(Dataset entries)
»»

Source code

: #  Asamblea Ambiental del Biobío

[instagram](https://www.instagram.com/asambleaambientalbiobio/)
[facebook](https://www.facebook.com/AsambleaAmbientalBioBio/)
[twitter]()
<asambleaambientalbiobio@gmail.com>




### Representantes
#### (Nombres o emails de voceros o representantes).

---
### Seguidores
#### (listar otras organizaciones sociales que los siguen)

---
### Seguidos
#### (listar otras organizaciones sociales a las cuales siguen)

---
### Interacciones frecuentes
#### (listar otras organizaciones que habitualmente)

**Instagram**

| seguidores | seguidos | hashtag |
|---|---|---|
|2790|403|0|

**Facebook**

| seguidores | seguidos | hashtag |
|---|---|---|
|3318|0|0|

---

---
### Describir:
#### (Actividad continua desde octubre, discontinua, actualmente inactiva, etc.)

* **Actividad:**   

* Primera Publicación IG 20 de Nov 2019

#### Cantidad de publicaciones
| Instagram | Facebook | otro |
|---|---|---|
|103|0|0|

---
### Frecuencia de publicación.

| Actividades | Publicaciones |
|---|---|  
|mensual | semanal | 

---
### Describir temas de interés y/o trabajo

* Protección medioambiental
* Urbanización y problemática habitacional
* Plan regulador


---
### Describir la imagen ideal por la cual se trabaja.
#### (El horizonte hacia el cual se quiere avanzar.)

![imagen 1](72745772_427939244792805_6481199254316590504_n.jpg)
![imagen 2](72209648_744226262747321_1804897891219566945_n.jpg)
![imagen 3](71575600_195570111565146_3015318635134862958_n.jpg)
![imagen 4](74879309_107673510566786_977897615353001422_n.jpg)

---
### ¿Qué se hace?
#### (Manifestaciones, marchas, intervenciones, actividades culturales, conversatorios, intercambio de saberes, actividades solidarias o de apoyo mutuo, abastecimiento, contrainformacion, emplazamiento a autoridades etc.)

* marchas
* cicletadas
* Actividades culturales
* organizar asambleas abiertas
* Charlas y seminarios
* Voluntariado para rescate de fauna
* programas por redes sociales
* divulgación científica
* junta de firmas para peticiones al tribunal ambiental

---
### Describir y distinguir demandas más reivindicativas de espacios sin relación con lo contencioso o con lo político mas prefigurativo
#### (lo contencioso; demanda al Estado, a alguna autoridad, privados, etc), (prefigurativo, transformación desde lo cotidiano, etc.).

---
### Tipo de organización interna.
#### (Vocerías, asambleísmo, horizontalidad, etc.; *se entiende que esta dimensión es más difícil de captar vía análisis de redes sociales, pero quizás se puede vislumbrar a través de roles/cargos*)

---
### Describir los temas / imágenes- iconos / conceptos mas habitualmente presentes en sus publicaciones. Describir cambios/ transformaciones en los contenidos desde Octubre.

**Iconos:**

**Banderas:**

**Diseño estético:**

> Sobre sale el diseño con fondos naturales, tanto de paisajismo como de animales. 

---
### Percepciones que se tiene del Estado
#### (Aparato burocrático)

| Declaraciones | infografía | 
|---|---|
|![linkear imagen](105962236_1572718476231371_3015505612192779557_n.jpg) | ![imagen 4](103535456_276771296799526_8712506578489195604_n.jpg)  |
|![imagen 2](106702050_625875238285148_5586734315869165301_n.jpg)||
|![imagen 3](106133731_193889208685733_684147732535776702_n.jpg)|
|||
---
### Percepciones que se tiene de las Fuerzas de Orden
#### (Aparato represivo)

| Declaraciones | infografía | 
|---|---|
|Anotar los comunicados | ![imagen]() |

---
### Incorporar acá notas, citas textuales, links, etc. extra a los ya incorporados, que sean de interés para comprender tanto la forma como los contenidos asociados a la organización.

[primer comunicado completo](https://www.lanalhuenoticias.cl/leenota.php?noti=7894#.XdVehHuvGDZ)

««

If the string "desde" appears in a line of the data above, that line counts. State how many such lines there are and nothing more.

* Task answer
3